Consignes ▸
1. Recopie l'extrait sur Le Déserteur de Fort Alamo de « L’intrigue du Déserteur » à « et les lâches. », en remplaçant « panache » par « brio ».
2. Reprends l'extrait sur Le Déserteur de Fort Alamo là où il s'arrête et poursuis-le.

Extrait ▸
|---|
L’intrigue du Déserteur de Fort Alamo trouve sa source dans un fait historique marquant : le siège de Fort Alamo au Texas où 180 soldats et miliciens menés par William Travis, Jim Bowie et Davy Crockett opposèrent jusqu’à leur dernier souffle une résistance farouche aux 3000 hommes du général mexicain Antonio Lopez de Santa Anna. En dépit de moyens limités et d’une figuration réduite, Budd Boetticher illustre d’ailleurs avec panache une brève portion de cet épisode célèbre de l’histoire des États-Unis. Se montre t-il fidèle à la réalité ? Pas vraiment mais l’intérêt est ailleurs. Le contexte de cette bataille, à savoir la révolution texane, est le terrain propice à une dramaturgie où s’opposent les mexicains et les texans, les traîtres et les partisans, les héros et les lâches.
Au beau milieu du fracas des armes et des canonnades incessantes de l’armée de Santa Anna, Boetticher resserre habilement et progressivement l’étau autour d’un seul homme, un anonyme, un fermier et un milicien du Texas parmi des dizaines d’autres : John Stroud. Comme bon nombre de ses camarades, Stroud a une famille, une femme et un enfant, et il s’inquiète de leur sort sitôt que Fort Alamo tombera. Le hasard veut alors que Stroud soit désigné pour une mission capitale : prévenir les familles des environs et les éloigner des troupes mexicaines et des zones de combat. Une mission de sauvetage étrangement secrète, décidée par cinq ou six hommes sans consulter le commandement, et qui force John Stroud à tourner les talons et à quitter le fort sous le regard méprisant de combattants assurés de ne jamais revoir le jour se lever et d’un messager de Sam Houston, le gouverneur du Texas. Pourquoi ? Parce que le scénario l’exige, manifestement. Il aurait suffi de quelques lignes de dialogues, de trente petites secondes d’interactions à l’écran, pour que le personnage principal n’ait pas à porter la croix d’être considéré par tous comme un misérable lâche.
|---|
Données fournies ▸
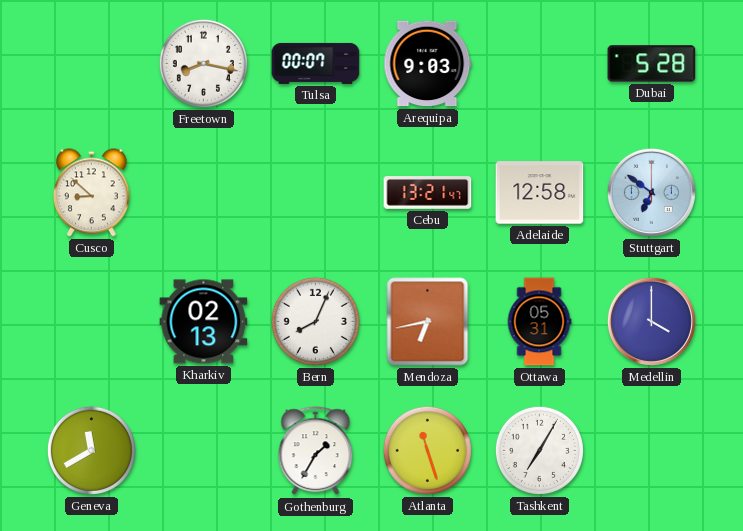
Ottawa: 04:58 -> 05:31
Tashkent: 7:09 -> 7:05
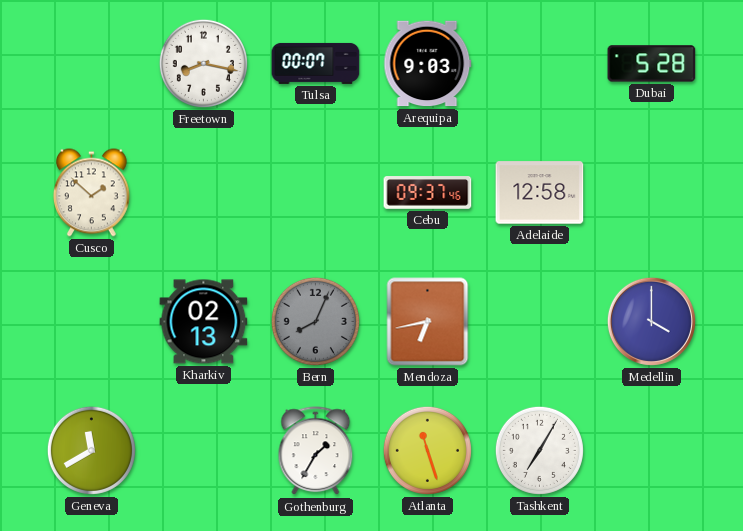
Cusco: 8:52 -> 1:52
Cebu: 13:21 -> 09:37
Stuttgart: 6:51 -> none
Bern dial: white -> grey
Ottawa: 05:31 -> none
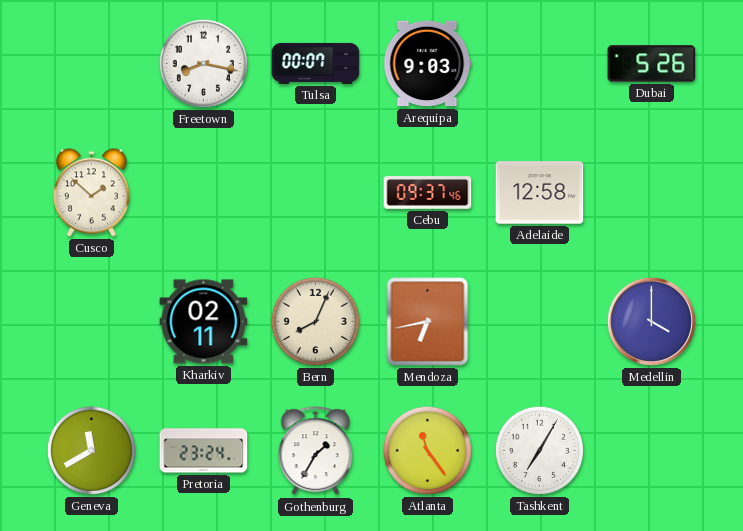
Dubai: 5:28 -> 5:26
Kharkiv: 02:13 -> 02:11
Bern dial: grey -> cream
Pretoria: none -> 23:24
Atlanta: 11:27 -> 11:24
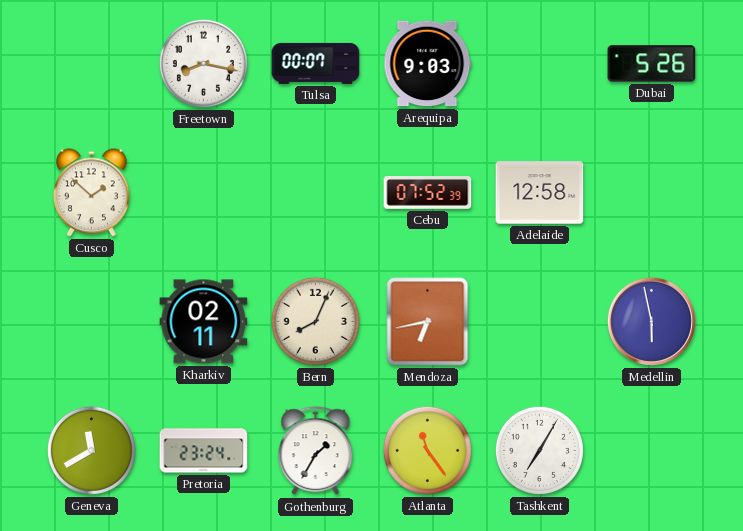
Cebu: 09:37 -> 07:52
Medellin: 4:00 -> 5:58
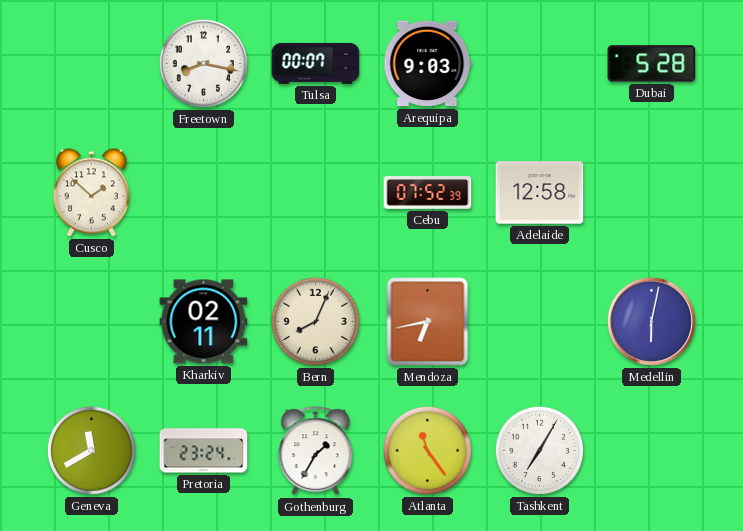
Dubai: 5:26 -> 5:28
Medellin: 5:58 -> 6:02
|---|
Réponses par consigne ▸
1.
L’intrigue du Déserteur de Fort Alamo trouve sa source dans un fait historique marquant : le siège de Fort Alamo au Texas où 180 soldats et miliciens menés par William Travis, Jim Bowie et Davy Crockett opposèrent jusqu’à leur dernier souffle une résistance farouche aux 3000 hommes du général mexicain Antonio Lopez de Santa Anna. En dépit de moyens limités et d’une figuration réduite, Budd Boetticher illustre d’ailleurs avec brio une brève portion de cet épisode célèbre de l’histoire des États-Unis. Se montre t-il fidèle à la réalité ? Pas vraiment mais l’intérêt est ailleurs. Le contexte de cette bataille, à savoir la révolution texane, est le terrain propice à une dramaturgie où s’opposent les mexicains et les texans, les traîtres et les partisans, les héros et les lâches.

2.
Un héros très discret
Le scénario de Steve Fisher et D.D. Beauchamp repose ainsi sur une série d’incohérences majeures. Si l’idée de voir un héros accusé à tort d’être un lâche et un déserteur apporte une dynamique inédite au thème de l’injustice (comment s’impose la notion même d’héroïsme face à la calomnie ?), encore faut-il que la situation soit crédible, que ses bases soient solides et que le protagoniste que le public espère voir triompher soit attachant, sympathique et que l’on puisse s’y identifier. Le déserteur de Fort Alamo ne coche aucune de ces cases. Le sacrifice de Fort Alamo nous est expliqué très tôt dans le film par la nécessité de ralentir la progression de Santa Anna pour mettre sur pied une contre-offensive et évacuer les civils de la ligne de front. De plus, un dialogue entre Travis et l’envoyé de Houston insiste sur le fait que la présence d’un homme de plus ou de moins au fort ne changera rien à l’issue de la bataille. Avec toutes ces informations à l’esprit, le silence de John Stroud sur sa mission n’en est que plus incompréhensible, voire totalement illogique. Une mission qui se révèle être un échec puisque la famille de Stroud finit bel et bien massacrée. Non pas par l’armée mexicaine mais par des traîtres texans sympathisants de Santa Anna et profitant du chaos ambiant. Une belle idée, là aussi, mais un peu gâchée par le bad guy sans la moindre envergure ni personnalité campé par un Victor Jory qui n’a pas grand chose à jouer si ce n’est serrer les dents et prendre un air sadique. Et entre la marque du déshonneur, la solitude et la quête de vengeance, que fait John Stroud ? Rien, ou si peu. Il ne se justifie jamais, ne tente jamais de raisonner. Il encaisse et aggrave systématiquement son cas, comme lorsqu’il accepte de rejoindre ses ennemis pour espérer se rapprocher et abattre le meurtrier de sa famille … alors qu’il serait arrivé au même résultat en rejoignant le convoi de civils en fuite. L’envie de lui coller une baffe prend vite le dessus sur l’empathie attendu.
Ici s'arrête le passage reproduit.